I was straight forward with my students and owned my slow process for learning names. Yet, I did pick up a trick o two over the years. Seating charts were my salvation. I would observe class dynamics for a few days and then artfully arrange them for maximum focus. I know I don’t need to explain that to you all! I would tell students the utter importance of sitting in that EXACT seat every day. Not  across the table, not in an absent students seat because then they would be marked absent. Those first few weeks I would visit every table while doing attendance and point to the seats and read the names on my seating chart and look at the students in the seats waiting for confirmation that everyone was where they were supposed to be. Another favorite shortcut of mine include portfolios that students labeled with their name, allowing me to glance as I approached them and ask “Jill, I know you needed help with your project.”

Here are tricks and tips and ticks from your fellow art teachers.

1. Table Photos
My favorite, from an old colleague. She takes a photo of the students together at their assigned table while the students held a piece of paper with their names. Quick and visual.

2. Call Roll Every Day
One art teacher recommends calling roll every day and makes eye contact with every student as she goes through the list. She also tries to call them by name when they answer questions to reinforce the name with the face. I know at least one teacher who called roll every day all year as a way to force taking good attendance and prevent any doubt to the accuracy of attendance.

3. Start With a Name Project
Maybe designing a personal logo for their portfolios or one point perspective graffiti. This allows a teacher to see the student’s names every day for several days.

4. Seating Chart With Photo
Use your attendance programs to create a custom seating chart that includes the student’s photo.

5. Table Cards
Another teacher folds index cards in half to make a tent and has students write their first name on both sides. The teacher hands them out daily by calling the name and have students retrieve the name tag to set them at their work area.

6. Play a Name Games
One name game a teacher recommends is “Can You Remember?” Everyone gets in a circle. Choose someone to start. They say “My name is (Adrian) and I like (apples).” Then the next person says the same thing with their name, then repeating the person before. This goes on, with the last person repeating everyone. There are a lot of other name games you can utilize.
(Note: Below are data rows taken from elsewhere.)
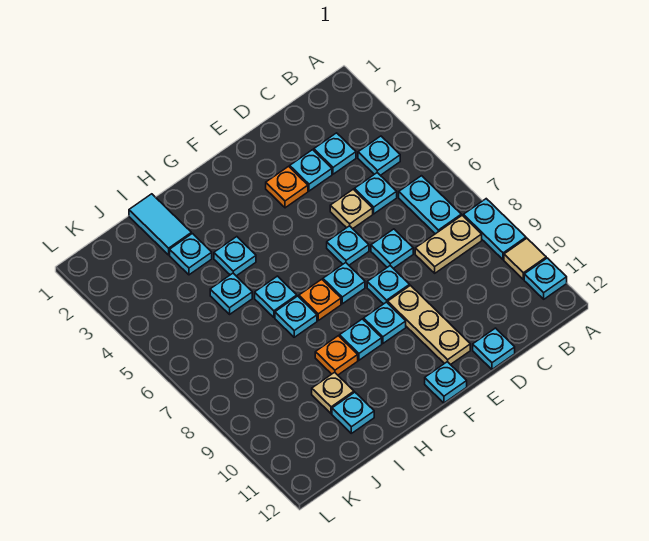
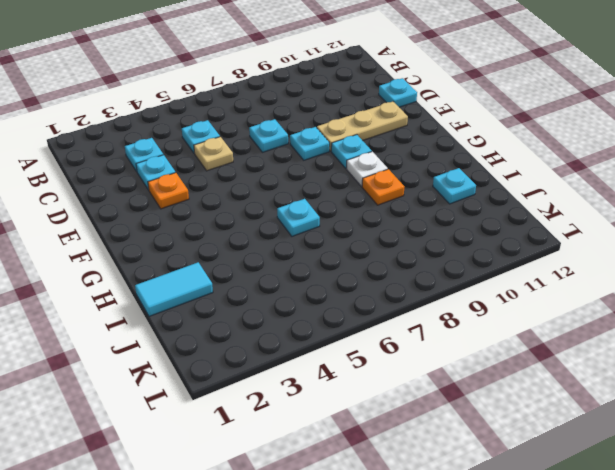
white 1x1 plate [346,151,388,187] -> cyan 1x1 plate [340,319,382,360]
none -> cyan 1x2 plate [463,199,526,260]
none -> tan 1x1 tile [504,238,546,280]
none -> cyan 1x1 plate [524,258,567,299]
none -> cyan 1x1 plate [358,136,400,175]

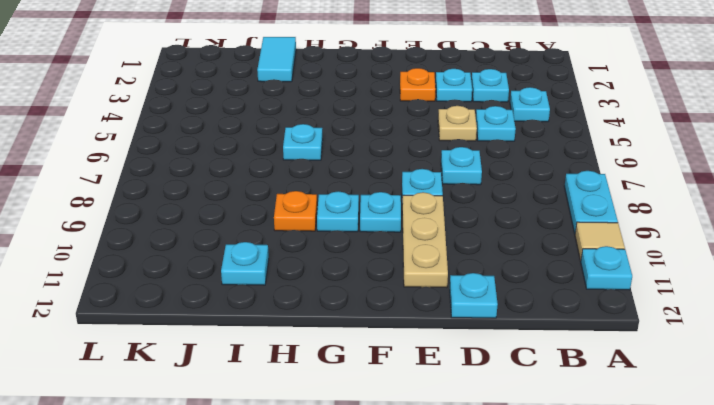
none -> cyan 1x2 plate [399,176,461,234]
none -> tan 1x2 plate [415,215,482,273]
none -> cyan 1x1 plate [327,226,369,265]
none -> cyan 1x1 plate [323,263,365,304]

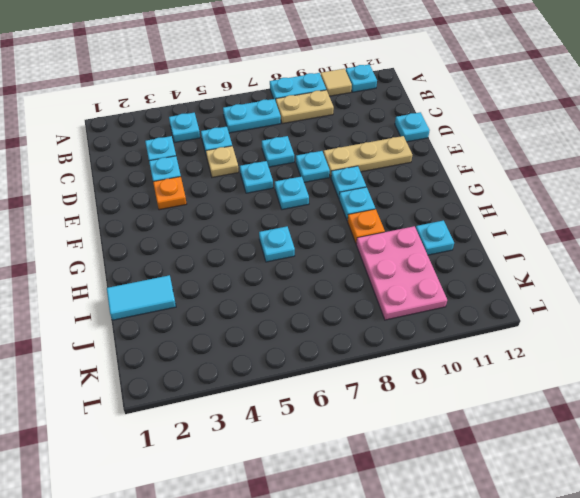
tan 1x2 plate [276,90,334,124] -> tan 1x2 plate turned to [415,215,482,273]
pink 2x3 plate [356,226,447,320] -> tan 1x1 plate [312,372,354,414]
none -> cyan 1x1 plate [425,362,467,403]
none -> orange 1x1 plate [299,279,341,320]
none -> cyan 1x1 plate [214,237,256,276]
none -> cyan 1x1 plate [275,296,317,337]

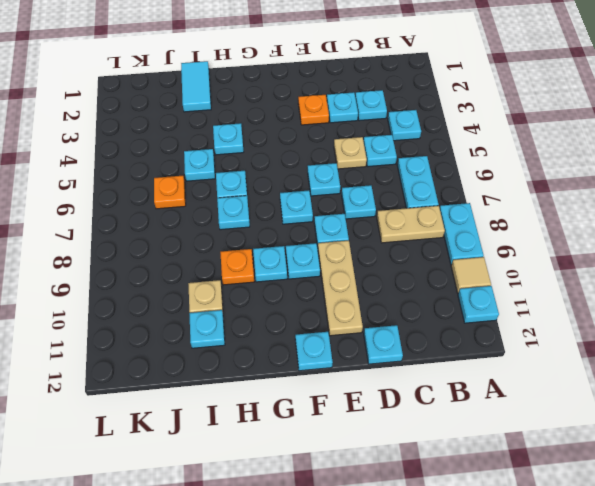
orange 1x1 plate [154,176,186,209] -> orange 1x1 plate moved to [299,279,341,320]
none -> cyan 1x1 plate [170,234,212,275]

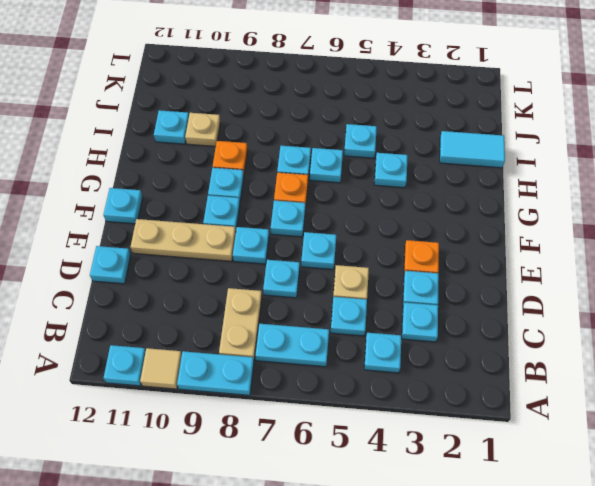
none -> cyan 1x1 plate [170,234,212,275]

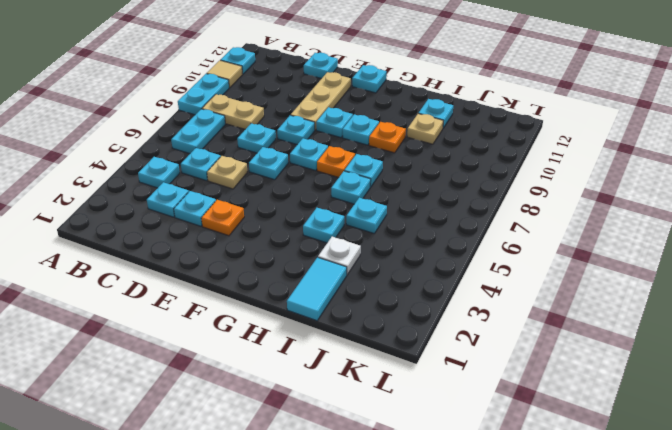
white 1x1 plate [318,237,361,275] -> cyan 1x1 plate [170,234,212,275]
7. Get to Know You Questions
Daily attend question that are icebreakers, like  favorite snack food, pet name, last book read, etc. It’s a fun way to build community and allows kids who are not usually comfortable answering questions an opportunity to participate.

8. Repetition is Key  One teacher shared, “When they enter and leave the room I always greet them by name. It takes me two or three days but I get their names down that way.”

9. All about Me Sheet
Other teachers utilize an “all about me” worksheet. You can have them fill it out, include a photo and collect other helpful information. For example, I always asked them to put down 2-3 favorite musicians or groups to help make a music playlist for studio time.

10. Visual Notes
Take notes of the phonetic pronunciation for student names that are difficult. Add symbols for anything you might need to remember about the student- a peanut for a peanut allergy, an ear for a student with a hearing impairment.